***** READING TEXT *****

Endangered Reptiles in Asia
- The "Latifi's viper," or "vipera latiffii," is found in the rocky habitat of the Lar Valley in the Elburz Mountains in Iran. It was believed to have become extinct in the 1970s when a dam flooded its only known location. A small population was discovered in 2000, but the loss of habitat since the dam burst has rendered the species endangered. In addition, the viper is a target of poachers, who can sell the snakes to serum producers.
- The "Siamese crocodile," or "crocodylus siamensis," is a freshwater crocodile found in Vietnam, Indonesia and Laos. It is also believed there may be just two of these crocodiles in Thailand. The species is now critically endangered due to excessive hunting and destruction of the crocodiles' habitat. A small number of these crocodiles have been bred in captivity at the Bang Sida National Park in Thailand and have been reintroduced to a part of the park that is not accessible to visitors.

***** DATASET CONTENT *****

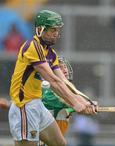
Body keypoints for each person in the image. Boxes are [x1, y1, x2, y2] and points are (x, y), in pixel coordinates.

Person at [8, 10, 97, 146]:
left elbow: (64, 82)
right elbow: (54, 82)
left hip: (36, 104)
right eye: (52, 29)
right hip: (24, 107)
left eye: (58, 29)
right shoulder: (33, 47)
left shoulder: (51, 54)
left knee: (60, 143)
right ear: (40, 29)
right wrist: (75, 104)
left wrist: (85, 101)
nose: (56, 33)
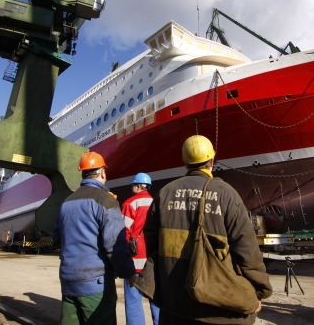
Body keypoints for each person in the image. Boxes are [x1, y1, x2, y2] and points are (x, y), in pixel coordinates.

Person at [136, 135, 273, 324]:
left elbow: (152, 243)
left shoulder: (164, 193)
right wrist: (259, 290)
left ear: (185, 162)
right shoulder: (226, 194)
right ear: (212, 161)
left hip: (174, 304)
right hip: (217, 305)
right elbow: (247, 249)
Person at [52, 151, 137, 325]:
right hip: (95, 283)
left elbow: (56, 238)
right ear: (102, 173)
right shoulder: (105, 200)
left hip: (68, 280)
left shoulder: (66, 202)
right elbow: (115, 244)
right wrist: (128, 273)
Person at [122, 173, 160, 325]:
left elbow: (123, 234)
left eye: (133, 186)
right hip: (153, 262)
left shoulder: (130, 204)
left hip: (135, 263)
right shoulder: (158, 203)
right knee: (156, 301)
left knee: (133, 302)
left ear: (138, 186)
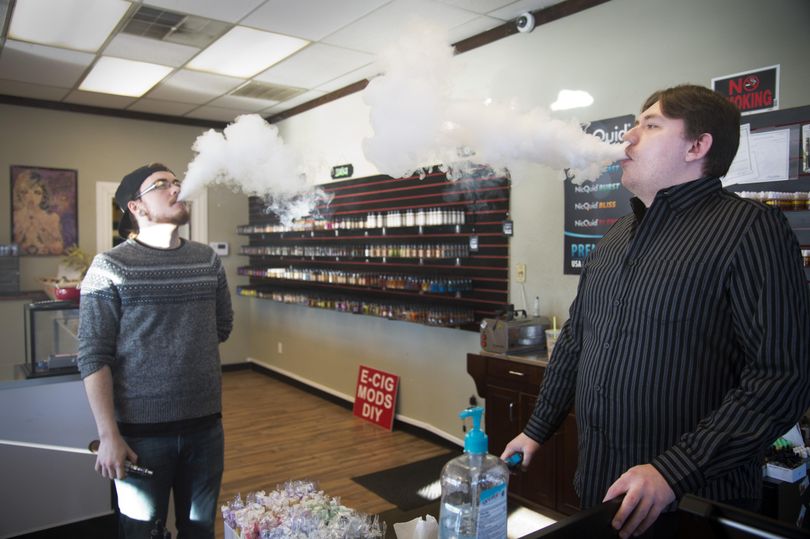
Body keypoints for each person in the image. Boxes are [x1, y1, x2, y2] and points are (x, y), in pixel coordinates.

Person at [502, 84, 810, 538]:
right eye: (634, 123)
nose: (629, 136)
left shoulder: (751, 231)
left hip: (691, 505)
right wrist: (536, 429)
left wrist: (674, 470)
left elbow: (781, 377)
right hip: (601, 494)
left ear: (697, 146)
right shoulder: (614, 237)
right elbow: (576, 341)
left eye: (650, 125)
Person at [78, 163, 234, 538]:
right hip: (139, 436)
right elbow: (92, 355)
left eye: (176, 181)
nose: (176, 188)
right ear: (136, 207)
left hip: (205, 428)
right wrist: (109, 436)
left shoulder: (207, 260)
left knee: (199, 531)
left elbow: (222, 327)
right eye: (162, 185)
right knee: (141, 533)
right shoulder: (109, 266)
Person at [12, 169, 64, 255]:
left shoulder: (52, 218)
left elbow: (58, 248)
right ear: (19, 194)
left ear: (43, 195)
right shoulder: (15, 217)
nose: (31, 197)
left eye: (37, 192)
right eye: (25, 192)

*****

**REQUIRED TASKS**
(1) In the text on endangered reptiles in Asia, rewrite the passage starting at "Endangered Reptiles in" and ending at "to serum producers.", substituting "smugglers" for "poachers".
(2) Continue the text on endangered reptiles in Asia from the point where it stops.

**ANSWERS TO THE EXERCISES**
(1)
Endangered Reptiles in Asia
- The "Latifi's viper," or "vipera latiffii," is found in the rocky habitat of the Lar Valley in the Elburz Mountains in Iran. It was believed to have become extinct in the 1970s when a dam flooded its only known location. A small population was discovered in 2000, but the loss of habitat since the dam burst has rendered the species endangered. In addition, the viper is a target of smugglers, who can sell the snakes to serum producers.

(2)
- The "Philippines crocodile," or "crocodylus mindorensis," is only found in the Philippines. This freshwater crocodile is critically endangered due to dynamite fishing. This fishing method is an illegal method of stunning or killing large schools of fish that makes it easier to collect them. These crocodiles are relatively small, growing to only 12 feet in length. A specialized crocodile conservation and breeding group was started in 2007 in an attempt to save the Philippines crocodile from extinction, as it is now believed there may be less than 1,000 of these crocodiles left in the wild.
Zhou's Box Turtle
- "Zhou's box turtle, or "cuora zhoui," is critically endangered and is native to China. The only specimens of these turtles that have been found have appeared in food markets in China and this species was not even described until the 1990s. It is unknown where these turtles are from in the wild and the population numbers are also unknown, but it is believed there may be only about 70 pairs of these turtles in captivity throughout Europe and the U.S.